Some groups, like the Organic Trade Association (OTA), respond that approval of food packaging is the FDA’s responsibility and that the National Organic Program (NOP) regulations do not explicitly forbid the use of BPA.
In expressing what seems to be only token opposition to the use of BPA in packaging of organic foods, some question whether banning BPA would expose us to alternative chemicals that also present health concerns.
The National Organic Standards Board (NOSB) is taking note of the use of BPA in the packaging of organic foods. They recently contracted with the Organic Materials Review Institute (OMRI) to issue a technical report to assess the validity of the research related to BPA’s safety and to evaluate the cost of alternatives.
OMRI’s objectivity in evaluating the research related to BPA remains to be seen. Studies which do not rely on industry funding conclude that BPA does, in fact, have harmful effects on health. Industry-funded studies, such as those funded by the plastics and chemical manufacturers, overwhelmingly conclude that BPA has no harmful effects on human health.
The NOSB received comments on the use of BPA at its spring 2017 meeting. Cornucopia’s comment opposed the use of BPA in the packaging of organic products, a position which finds support in the regulations.
The regulations prohibit the use of containers that compromise “organic integrity” in the handling of organically produced products.
BPA’s link to serious adverse health effects more than compromises the “organic integrity” of organically produced foods. The use of BPA in organics undermines organic agriculture’s commitment to health and contradicts the clear intent of the regulatory language.
Other countries have recognized the hazards of BPA, whether or not the food is organically or conventionally produced.
In October of 2016, the majority of the Members of the European Parliament called for banning the use of BPA in all food contact materials. France prohibits the import and domestic sale of any food contact materials containing BPA.
Although the United States bans the use of BPA in infant formula bottles, our laws do not go far enough.
The USDA, through the NOP, should take the lead, protect the public health, and prohibit the use of BPA in all food contact materials used in organic agriculture.
The USDA should similarly address concerns about the health effects linked to chemical alternatives as they arise. Incremental change is often necessary to institute larger-scale and necessary transformations.
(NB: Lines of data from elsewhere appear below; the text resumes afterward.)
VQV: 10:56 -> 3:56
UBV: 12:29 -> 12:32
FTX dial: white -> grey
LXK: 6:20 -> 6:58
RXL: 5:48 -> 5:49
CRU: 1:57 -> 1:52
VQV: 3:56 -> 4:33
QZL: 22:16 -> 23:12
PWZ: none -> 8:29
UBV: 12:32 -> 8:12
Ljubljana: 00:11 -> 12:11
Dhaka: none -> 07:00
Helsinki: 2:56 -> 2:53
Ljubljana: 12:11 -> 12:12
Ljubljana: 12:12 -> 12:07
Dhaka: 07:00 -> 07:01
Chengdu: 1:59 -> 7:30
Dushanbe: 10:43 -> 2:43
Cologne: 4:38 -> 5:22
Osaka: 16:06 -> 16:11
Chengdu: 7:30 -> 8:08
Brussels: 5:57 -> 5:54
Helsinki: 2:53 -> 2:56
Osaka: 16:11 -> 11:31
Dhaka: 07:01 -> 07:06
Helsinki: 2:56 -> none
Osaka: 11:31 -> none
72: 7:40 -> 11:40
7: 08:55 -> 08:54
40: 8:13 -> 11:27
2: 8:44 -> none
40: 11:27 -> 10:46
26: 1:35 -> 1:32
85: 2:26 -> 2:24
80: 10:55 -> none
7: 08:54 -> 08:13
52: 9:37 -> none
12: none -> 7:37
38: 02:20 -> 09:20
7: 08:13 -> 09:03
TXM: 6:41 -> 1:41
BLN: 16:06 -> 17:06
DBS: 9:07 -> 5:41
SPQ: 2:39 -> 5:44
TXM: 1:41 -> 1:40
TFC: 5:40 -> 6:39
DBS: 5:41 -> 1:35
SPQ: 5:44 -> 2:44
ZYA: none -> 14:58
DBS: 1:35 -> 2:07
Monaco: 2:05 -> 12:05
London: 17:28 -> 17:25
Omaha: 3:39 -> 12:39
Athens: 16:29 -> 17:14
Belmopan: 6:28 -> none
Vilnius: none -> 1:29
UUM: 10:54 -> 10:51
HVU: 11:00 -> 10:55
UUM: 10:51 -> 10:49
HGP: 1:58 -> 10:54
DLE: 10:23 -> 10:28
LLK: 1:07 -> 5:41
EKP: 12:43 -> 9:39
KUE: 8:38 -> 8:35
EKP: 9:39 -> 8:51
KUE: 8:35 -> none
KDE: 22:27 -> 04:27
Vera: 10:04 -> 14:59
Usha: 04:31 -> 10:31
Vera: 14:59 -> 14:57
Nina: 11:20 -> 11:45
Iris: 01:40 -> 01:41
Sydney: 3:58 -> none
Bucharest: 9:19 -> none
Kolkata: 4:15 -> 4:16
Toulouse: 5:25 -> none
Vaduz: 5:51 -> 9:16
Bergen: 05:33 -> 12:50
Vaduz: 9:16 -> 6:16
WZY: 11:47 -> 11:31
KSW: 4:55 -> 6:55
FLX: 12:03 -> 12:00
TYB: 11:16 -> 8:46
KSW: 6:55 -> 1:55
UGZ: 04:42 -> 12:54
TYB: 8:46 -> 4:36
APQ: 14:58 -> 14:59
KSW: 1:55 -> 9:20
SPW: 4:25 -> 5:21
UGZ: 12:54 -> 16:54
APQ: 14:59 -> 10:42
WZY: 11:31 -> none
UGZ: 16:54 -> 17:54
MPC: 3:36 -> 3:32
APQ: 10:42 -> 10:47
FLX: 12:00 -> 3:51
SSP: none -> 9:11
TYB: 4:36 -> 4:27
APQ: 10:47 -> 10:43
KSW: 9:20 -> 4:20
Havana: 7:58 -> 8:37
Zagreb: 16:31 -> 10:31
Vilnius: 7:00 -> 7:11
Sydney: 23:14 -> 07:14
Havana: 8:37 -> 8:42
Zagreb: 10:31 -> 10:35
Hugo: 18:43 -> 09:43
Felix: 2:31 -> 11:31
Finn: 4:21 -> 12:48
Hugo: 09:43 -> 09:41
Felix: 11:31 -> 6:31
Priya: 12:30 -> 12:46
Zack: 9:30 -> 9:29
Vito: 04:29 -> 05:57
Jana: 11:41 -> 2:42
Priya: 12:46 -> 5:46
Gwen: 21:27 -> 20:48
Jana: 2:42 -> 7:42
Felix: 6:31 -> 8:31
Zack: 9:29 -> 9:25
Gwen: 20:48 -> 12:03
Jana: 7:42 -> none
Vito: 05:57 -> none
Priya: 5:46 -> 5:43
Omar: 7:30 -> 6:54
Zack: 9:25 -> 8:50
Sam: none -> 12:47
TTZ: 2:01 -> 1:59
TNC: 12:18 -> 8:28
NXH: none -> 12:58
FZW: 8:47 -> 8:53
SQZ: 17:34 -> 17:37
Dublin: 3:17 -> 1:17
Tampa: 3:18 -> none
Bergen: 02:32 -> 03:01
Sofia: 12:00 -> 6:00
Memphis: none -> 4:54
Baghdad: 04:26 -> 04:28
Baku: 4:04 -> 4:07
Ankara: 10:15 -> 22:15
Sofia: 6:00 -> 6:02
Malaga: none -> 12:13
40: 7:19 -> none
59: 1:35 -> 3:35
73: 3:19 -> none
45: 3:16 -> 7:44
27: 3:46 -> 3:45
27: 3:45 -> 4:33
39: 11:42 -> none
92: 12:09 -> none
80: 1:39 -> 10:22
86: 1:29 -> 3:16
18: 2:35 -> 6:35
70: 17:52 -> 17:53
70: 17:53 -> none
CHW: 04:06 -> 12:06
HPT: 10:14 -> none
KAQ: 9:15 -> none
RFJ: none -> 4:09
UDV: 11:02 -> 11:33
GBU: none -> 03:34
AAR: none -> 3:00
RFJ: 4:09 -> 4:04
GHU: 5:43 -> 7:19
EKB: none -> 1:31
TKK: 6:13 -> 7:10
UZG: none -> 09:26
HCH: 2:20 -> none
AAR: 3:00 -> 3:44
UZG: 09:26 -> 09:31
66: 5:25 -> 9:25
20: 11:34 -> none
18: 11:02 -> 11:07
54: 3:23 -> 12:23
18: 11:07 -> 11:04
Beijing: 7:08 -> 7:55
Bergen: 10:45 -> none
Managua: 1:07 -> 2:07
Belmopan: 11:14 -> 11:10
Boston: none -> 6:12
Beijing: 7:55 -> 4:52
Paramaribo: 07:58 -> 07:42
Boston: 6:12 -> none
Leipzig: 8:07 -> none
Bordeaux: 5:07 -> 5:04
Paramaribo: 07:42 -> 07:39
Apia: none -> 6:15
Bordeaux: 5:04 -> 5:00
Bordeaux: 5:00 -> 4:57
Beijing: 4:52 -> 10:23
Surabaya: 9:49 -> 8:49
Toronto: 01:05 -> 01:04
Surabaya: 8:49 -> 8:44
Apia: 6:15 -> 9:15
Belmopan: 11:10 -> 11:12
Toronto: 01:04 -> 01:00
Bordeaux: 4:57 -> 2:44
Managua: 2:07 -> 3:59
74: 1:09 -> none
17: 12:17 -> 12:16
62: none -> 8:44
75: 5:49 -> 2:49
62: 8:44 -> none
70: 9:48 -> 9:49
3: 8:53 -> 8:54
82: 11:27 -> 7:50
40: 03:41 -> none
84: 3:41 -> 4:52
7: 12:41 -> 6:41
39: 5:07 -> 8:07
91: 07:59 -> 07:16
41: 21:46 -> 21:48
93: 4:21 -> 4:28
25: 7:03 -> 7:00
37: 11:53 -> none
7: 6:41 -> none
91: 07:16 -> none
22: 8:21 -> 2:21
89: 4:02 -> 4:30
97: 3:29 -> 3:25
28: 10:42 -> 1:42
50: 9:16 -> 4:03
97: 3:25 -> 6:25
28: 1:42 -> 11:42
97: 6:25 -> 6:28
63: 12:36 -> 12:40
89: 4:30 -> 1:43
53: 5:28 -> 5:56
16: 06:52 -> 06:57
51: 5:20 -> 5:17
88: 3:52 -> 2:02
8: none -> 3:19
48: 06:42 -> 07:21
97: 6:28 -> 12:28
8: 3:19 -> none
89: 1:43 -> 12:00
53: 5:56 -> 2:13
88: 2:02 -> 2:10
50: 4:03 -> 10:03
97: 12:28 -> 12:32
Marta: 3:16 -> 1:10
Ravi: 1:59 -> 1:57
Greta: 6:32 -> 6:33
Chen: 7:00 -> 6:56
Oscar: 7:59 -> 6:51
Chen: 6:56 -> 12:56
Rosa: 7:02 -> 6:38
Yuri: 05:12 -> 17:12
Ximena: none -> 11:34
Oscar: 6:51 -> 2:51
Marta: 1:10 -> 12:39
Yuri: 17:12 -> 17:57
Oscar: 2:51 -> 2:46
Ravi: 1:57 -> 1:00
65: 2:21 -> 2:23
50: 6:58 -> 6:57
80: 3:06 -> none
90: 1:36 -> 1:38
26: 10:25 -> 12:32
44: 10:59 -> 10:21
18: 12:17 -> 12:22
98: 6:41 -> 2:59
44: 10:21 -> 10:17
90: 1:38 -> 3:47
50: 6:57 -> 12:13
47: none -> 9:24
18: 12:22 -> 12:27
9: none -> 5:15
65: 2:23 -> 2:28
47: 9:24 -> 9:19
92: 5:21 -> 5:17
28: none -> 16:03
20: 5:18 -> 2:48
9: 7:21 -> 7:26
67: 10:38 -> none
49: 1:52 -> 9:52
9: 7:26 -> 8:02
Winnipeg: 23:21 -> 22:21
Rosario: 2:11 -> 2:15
Banning BPA from contact with organic food products is consistent with the foundational principles of the organic movement and reinforces the values the consumer endorses every time he or she purchases foods affixed with the USDA organic label.
The purchase is far more than a selection of a particular food product. It is an investment in the health of the individual, the public, and the environment.
Cornucopia will continue to report on the NOSB’s consideration of BPA in organics, and a white paper on endocrine disrupting chemicals is forthcoming.